Document segment:

VideoSegment — The fundamental aligned content unit

@dataclass
class VideoSegment:
    """A time-aligned segment combining all 3 extraction streams.

    This is the CORE data unit of the video pipeline. Every piece
    of video content is broken into segments that align:
    - ASR transcript (what was said)
    - OCR content (what was shown on screen)
    - Metadata (chapter title, topic)

    Segments are then used to generate reference markdown files
    and integrate into SKILL.md.

    Segmentation strategies (in priority order):
    1. Chapter boundaries (YouTube chapters)
    2. Semantic boundaries (topic shifts detected by NLP)
    3. Time windows (configurable interval, default 3-5 minutes)
    """

    # === Time Bounds ===
    index: int
    """0-based segment index within the video."""

    start_time: float
    """Start time in seconds."""

    end_time: float
    """End time in seconds."""

    duration: float
    """Segment duration in seconds (end_time - start_time)."""

    # === Stream 1: ASR (Audio) ===
    transcript: str
    """Full transcript text for this time window.
    Concatenated from word-level timestamps."""

    words: list[WordTimestamp]
    """Word-level timestamps within this segment.
    Allows precise text-to-time mapping."""

    transcript_confidence: float
    """Average confidence for this segment's transcript (0.0 - 1.0)."""

    # === Stream 2: OCR (Visual) ===
    keyframes: list[KeyFrame]
    """Extracted keyframes within this time window.
    Only populated if visual_extraction is enabled."""

    ocr_text: str
    """Combined OCR text from all keyframes in this segment.
    Deduplicated and cleaned."""

    detected_code_blocks: list[CodeBlock]
    """Code blocks detected on screen via OCR.
    Includes language detection and formatted code."""

    has_code_on_screen: bool
    """Whether code/terminal was detected on screen."""

    has_slides: bool
    """Whether presentation slides were detected."""

    has_diagram: bool
    """Whether diagrams/architecture drawings were detected."""

    # === Stream 3: Metadata ===
    chapter_title: str | None
    """YouTube chapter title if this segment maps to a chapter.
    None if video has no chapters or segment spans chapter boundary."""

    topic: str | None
    """Inferred topic for this segment.
    Derived from chapter title, transcript keywords, or AI classification."""

Task description: Extend the VideoSegment dataclass above, picking up right after its final field.

(Per-instance keypoint data)
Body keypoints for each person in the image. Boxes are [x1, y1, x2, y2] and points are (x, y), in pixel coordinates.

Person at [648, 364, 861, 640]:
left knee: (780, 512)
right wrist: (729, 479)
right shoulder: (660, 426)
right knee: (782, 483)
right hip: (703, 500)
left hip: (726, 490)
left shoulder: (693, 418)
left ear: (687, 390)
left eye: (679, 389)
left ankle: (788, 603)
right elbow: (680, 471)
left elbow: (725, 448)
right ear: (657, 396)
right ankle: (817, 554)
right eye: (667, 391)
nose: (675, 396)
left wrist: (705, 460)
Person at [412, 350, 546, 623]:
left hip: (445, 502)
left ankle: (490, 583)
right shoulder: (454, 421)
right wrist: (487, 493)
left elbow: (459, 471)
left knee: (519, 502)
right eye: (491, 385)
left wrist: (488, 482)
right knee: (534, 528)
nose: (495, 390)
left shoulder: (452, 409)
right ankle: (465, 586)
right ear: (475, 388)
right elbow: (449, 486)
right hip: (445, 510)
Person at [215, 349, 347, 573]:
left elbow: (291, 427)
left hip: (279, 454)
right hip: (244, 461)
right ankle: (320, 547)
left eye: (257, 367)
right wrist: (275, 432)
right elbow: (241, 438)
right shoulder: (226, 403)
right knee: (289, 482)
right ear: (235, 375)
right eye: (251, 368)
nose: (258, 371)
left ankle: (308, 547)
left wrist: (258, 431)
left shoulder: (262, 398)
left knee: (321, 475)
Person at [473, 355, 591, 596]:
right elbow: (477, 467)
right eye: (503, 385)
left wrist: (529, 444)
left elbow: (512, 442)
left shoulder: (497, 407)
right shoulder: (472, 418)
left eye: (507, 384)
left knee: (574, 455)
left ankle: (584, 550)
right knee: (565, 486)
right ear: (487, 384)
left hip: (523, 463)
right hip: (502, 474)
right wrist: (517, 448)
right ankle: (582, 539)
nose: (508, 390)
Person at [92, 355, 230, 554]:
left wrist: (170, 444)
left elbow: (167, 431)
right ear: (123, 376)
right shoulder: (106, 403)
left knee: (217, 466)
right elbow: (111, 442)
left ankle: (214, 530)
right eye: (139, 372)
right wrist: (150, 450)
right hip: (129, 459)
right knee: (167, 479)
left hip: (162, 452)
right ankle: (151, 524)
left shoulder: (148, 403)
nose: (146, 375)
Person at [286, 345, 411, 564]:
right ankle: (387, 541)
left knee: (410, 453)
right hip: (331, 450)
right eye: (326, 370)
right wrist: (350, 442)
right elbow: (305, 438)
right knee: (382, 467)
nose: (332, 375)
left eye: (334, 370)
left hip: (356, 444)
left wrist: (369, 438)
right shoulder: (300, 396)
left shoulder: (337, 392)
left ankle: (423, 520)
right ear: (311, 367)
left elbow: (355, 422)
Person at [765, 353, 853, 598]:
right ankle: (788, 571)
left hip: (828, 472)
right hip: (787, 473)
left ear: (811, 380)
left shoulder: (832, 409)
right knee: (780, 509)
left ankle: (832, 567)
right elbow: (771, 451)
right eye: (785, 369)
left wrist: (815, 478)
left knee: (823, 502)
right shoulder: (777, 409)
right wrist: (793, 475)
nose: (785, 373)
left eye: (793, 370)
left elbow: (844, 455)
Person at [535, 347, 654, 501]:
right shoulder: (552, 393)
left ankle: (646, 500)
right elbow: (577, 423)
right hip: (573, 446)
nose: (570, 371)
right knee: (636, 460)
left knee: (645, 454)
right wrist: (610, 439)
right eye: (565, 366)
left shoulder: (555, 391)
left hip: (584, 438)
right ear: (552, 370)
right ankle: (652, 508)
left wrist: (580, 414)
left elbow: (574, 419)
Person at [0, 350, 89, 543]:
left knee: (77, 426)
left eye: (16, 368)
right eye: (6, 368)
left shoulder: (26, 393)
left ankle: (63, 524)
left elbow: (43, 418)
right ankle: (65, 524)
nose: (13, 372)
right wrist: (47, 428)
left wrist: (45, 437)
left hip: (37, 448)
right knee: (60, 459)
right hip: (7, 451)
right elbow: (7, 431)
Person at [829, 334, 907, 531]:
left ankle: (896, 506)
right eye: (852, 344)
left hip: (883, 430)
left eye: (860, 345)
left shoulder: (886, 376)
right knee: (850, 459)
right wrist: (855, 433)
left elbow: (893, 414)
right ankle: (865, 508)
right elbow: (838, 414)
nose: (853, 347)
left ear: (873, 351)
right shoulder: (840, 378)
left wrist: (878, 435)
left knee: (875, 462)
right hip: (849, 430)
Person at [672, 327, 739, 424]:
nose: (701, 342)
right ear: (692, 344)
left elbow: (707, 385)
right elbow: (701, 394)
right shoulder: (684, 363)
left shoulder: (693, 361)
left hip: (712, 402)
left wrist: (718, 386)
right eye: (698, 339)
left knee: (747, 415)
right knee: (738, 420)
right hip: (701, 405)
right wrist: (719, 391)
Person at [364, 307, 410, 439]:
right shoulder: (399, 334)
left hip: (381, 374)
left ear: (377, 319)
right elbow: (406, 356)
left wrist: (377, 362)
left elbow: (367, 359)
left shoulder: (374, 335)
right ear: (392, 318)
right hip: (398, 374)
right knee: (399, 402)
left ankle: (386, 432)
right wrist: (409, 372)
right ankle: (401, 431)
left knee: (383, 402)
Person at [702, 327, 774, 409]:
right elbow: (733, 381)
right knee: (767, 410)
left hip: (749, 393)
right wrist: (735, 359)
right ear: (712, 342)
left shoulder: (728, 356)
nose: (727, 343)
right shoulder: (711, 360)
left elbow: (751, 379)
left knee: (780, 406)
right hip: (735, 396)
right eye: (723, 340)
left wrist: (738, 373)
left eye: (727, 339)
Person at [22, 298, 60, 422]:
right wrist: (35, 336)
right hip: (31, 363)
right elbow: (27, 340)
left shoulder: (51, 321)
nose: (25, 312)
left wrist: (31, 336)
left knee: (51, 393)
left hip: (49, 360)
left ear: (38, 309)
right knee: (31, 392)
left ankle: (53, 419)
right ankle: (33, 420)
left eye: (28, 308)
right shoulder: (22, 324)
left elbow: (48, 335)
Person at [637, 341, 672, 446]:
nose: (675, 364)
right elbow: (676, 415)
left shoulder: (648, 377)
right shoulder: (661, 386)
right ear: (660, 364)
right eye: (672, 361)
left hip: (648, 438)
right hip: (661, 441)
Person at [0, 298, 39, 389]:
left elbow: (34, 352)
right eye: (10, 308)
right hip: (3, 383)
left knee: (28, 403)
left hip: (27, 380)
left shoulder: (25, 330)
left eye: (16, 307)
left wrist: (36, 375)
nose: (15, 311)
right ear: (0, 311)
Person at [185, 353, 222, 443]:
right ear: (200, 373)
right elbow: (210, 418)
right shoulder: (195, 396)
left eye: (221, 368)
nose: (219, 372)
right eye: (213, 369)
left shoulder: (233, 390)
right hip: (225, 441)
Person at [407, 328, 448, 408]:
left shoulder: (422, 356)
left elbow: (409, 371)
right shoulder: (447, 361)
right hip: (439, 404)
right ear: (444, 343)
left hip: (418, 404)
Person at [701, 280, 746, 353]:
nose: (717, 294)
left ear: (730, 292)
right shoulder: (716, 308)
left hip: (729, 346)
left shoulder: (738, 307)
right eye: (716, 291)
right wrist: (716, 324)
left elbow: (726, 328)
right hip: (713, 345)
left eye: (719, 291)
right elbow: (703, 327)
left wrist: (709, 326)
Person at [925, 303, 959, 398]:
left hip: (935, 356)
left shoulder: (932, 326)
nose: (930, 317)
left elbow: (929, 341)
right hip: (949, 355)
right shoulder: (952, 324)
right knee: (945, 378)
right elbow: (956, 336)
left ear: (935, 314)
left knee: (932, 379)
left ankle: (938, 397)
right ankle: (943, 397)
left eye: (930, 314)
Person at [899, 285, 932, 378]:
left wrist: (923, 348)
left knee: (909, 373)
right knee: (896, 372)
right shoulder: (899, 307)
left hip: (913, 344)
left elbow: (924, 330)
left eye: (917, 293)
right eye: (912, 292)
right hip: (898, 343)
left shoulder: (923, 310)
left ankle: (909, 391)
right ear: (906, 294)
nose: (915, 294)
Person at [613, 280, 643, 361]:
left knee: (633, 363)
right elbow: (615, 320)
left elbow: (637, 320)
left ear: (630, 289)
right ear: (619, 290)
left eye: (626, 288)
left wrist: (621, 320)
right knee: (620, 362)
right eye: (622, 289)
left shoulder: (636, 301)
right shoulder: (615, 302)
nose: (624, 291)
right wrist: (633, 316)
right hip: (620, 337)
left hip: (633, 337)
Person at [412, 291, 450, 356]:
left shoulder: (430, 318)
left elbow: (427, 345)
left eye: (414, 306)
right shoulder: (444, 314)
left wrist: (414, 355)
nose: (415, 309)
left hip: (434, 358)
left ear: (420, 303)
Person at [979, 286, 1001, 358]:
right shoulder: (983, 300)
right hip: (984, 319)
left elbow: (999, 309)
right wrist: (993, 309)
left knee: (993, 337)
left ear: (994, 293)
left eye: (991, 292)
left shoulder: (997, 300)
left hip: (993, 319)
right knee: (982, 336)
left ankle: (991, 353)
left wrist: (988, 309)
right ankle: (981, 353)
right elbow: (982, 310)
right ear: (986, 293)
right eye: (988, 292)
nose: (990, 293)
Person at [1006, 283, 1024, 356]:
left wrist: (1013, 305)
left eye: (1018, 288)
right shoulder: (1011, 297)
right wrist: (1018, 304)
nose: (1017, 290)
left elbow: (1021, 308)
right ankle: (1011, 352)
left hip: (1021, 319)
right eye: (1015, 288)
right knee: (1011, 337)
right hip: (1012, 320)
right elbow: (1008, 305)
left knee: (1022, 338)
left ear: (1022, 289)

Output for this exercise:
    category: str | None
    """Mapped category (e.g., 'getting_started', 'api', 'tutorial').
    Uses the same categorization system as other sources."""

    # === Merged Content ===
    content: str
    """Final merged text content for this segment.

    Merging strategy:
    1. Start with transcript text
    2. If code detected on screen but not mentioned in transcript,
       append code block with annotation
    3. If slide text detected, integrate as supplementary content
    4. Add chapter title as heading if present

    This is what gets written to reference markdown files.
    """

    summary: str | None
    """AI-generated summary of this segment (populated during enhancement).
    None until enhancement phase."""

    # === Quality Metadata ===
    confidence: float
    """Overall confidence for this segment (0.0 - 1.0).
    Weighted average of transcript + OCR confidences."""

    content_type: SegmentContentType
    """Primary content type of this segment."""

    def to_dict(self) -> dict:
        """Serialize to JSON-compatible dictionary."""
        ...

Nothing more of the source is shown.